=== Supplied data ===

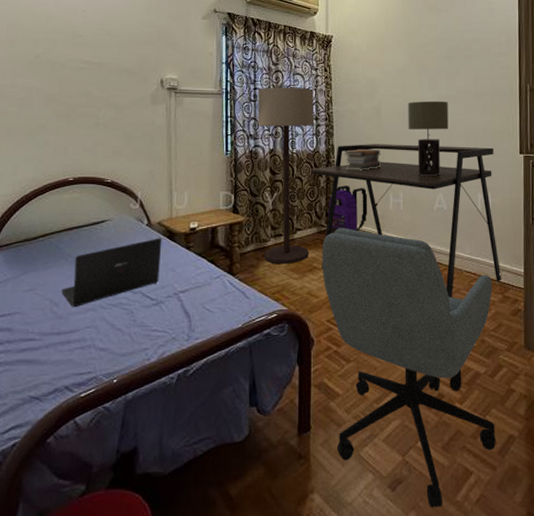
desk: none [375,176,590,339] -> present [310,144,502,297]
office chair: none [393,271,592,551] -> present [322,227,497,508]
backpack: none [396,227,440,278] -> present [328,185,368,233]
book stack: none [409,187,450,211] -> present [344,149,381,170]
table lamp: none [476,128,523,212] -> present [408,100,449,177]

===

Lines from the one that contains "backpack: none [396,227,440,278]" through the final line of the entries must be duplicated exactly, and no other lines.

backpack: none [396,227,440,278] -> present [328,185,368,233]
book stack: none [409,187,450,211] -> present [344,149,381,170]
table lamp: none [476,128,523,212] -> present [408,100,449,177]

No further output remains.